Here, Dr Wong shares her top newborn skin tips…
#1 Baby skin is more delicate
Your little bundle has been cocooned, protected and thermo-regulated for 40 weeks, which means their skin is more sensitive compared to older children or adults.
"This is due to several factors: firstly, a baby's skin hasn't been exposed to environmental elements like sun and wind, which hardens the skin," Dr Wong explains.
"Also, babies are born with a greater skin surface area compared to their weight. There's more skin to absorb ingredients found in skincare products, but this makes their skin more prone to water loss and dryness."
Therefore, it's important to moisturise your baby's skin regularly. "Oils and creams are very hydrating and help prevent moisture loss," adds Dr Wong.
As a general rule, choose skincare products that are dermatologically tested and come recommended to you by a trusted source, like the Australian College of Midwives.
Baby massage is another great way to nourish the skin, Dr Wong suggests. "It has many other benefits, including parent-baby bonding, promoting sleep and helping to relax your baby."
#2 Babies need more than water at bath-time
A little dip and splash under water – without using appropriate cleaning skincare – can actually do more harm than good.
"Water is dehydrating. The more baby sits in it, the more dehydrated skin will become. In order to hydrate the skin, and put moisture back into it, you need to use a bath oil," says Dr Wong.
And as for genitalia, bath-wash is essential. "Water isn't enough to effectively clean faeces, urine and other unhealthy bacteria," she says.
"I recommend a soap-free wash, which removes particles to clean, nourish and prevent nappy rash."
What your baby needs at bath-time. Photo: Getty.
#3 Babies are prone to unique skin conditions
One of the most common is cradle cap: a thick yellow, greasy scale that affects the baby's scalp and can even involve the eyebrows.

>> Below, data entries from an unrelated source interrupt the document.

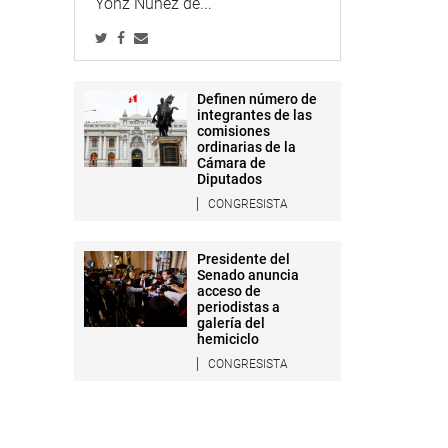
Yonz Núñez de...
Definen número de
integrantes de las
comisiones
ordinarias de la
Cámara de
Diputados
CONGRESISTA
Presidente del
Senado anuncia
acceso de
periodistas a
galería del
hemiciclo
CONGRESISTA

Dr Wong says cradle cap can be a predictor for future skin issues. "Research shows that of those babies with cradle cap, one third will go on to develop eczema, one third will develop psoriasis, and one third will have no skin problems."

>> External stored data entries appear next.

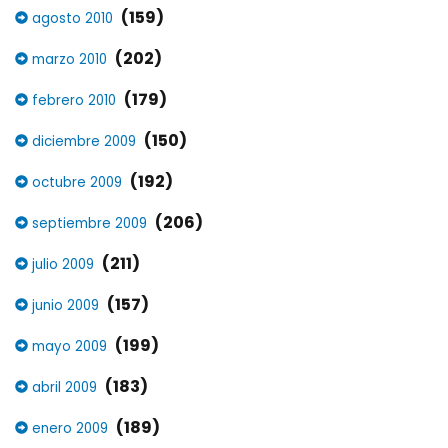
(159)
agosto 2010
(202)
marzo 2010
(179)
febrero 2010
(150)
diciembre 2009
(192)
octubre 2009
(206)
septiembre 2009
(211)
julio 2009
(157)
junio 2009
(199)
mayo 2009
(183)
abril 2009
(189)
enero 2009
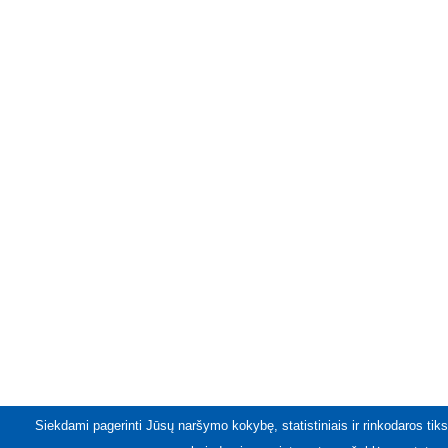
Siekdami pagerinti Jūsų naršymo kokybę, statistiniais ir rinkodaros tiks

Treatment is relatively simple. "You can liberally apply olive oil to the affected area for about 20 minutes," advises Dr Wong.
"Then, during bath time, gently rub over the cradle cap with a face washer to remove the skin build-up. Don't force the skin off though. You can repeat this process daily."
Alternatively, Dr Wong adds that if the scale is really thick, speak with your midwife or other paediatric expert about alternative treatments.